Normy CO2 dla furgonetek są znacznie mniej restrykcyjne niż w przypadku samochodów osobowych, w rezultacie czego ich producenci nie korzystają ze stosowanych w segmencie samochodów osobowych efektywnych i nowatorskich technologii pozwalających obniżyć poziom emisji.
Analiza CE Delft sporządzona dla T&E koncentruje się na obecnej sytuacji na rynku i technologiach w zakresie emisji oraz ich kosztach w sektorze lekkich samochodów dostawczych. W związku z gwałtownie spadającymi cenami akumulatorów CE Delft zwraca uwagę, że małe furgonetki elektryczne już w 2018 roku zrównają się kosztowo z modelami z silnikami Diesla. Oznacza to, że w Europie w użyciu mogłoby być przynajmniej 800.000 małych furgonetek elektrycznych, jednak główną przeszkodą jest brak odpowiedniej podaży.
Szereg dyskutowanych obecnie wniosków legislacyjnych może rozwiązać powyższe problemy. Potrzebne są ambitne normy CO2 dla furgonetek do 2025 i 2030 roku, którym towarzyszyć będzie efektywny system promowania pojazdów bezemisyjnych.
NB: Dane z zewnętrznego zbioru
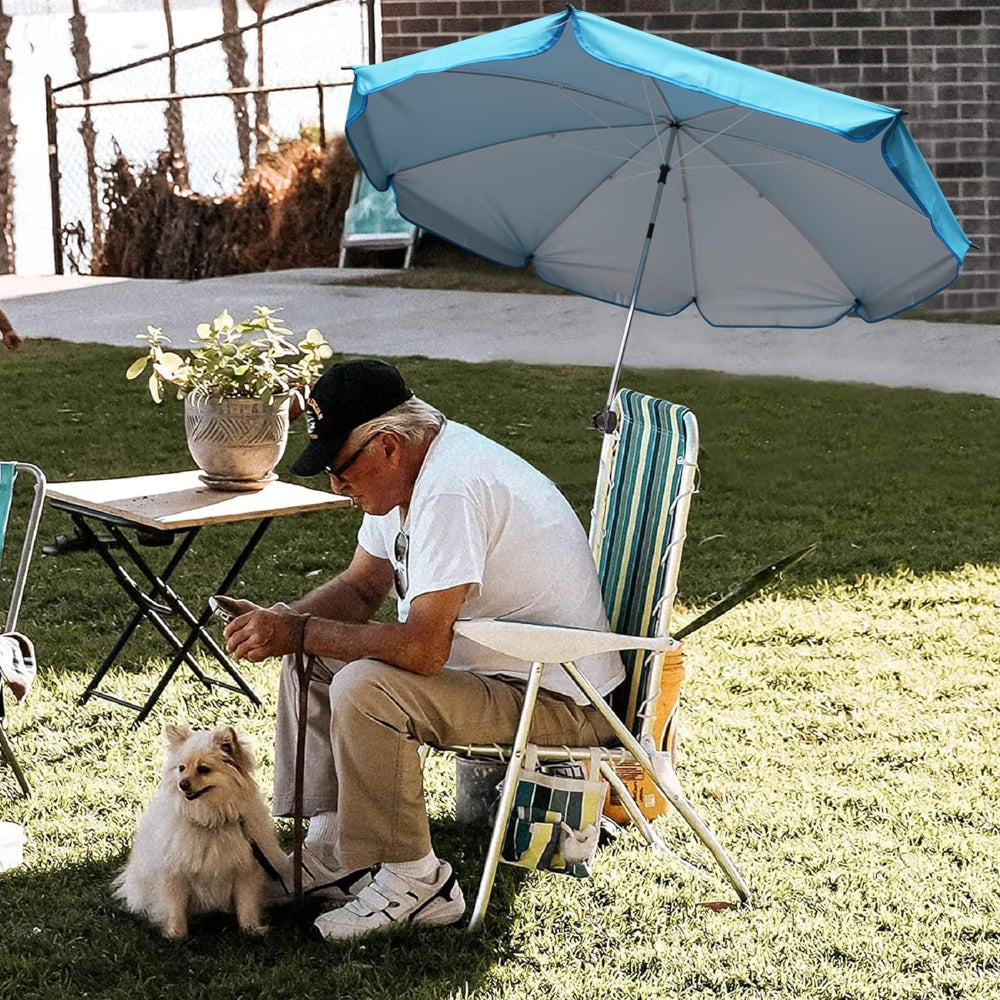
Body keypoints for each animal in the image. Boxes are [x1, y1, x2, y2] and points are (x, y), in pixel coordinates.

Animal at [114, 724, 284, 932]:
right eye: (181, 768)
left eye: (204, 769)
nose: (182, 784)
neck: (210, 819)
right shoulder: (174, 873)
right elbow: (175, 909)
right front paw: (176, 934)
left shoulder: (246, 869)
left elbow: (246, 904)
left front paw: (250, 930)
Najnowsze propozycje Komisji w zakresie pakietu mobilności są jednak niewystarczające i nieodpowiednie. Dyrektywa o eurowinietach powinna objąć obowiązującymi zasadami pobierania opłat drogowych również duże furgonetki, tym samym stwarzając równe warunki działania dla transgranicznego transportu towarowego.
Raport CE Delft (j. ang.) został opublikowany równolegle do stanowiska T&E w sprawie norm dla furgonetek po 2020 roku (przetłumaczone na język polski).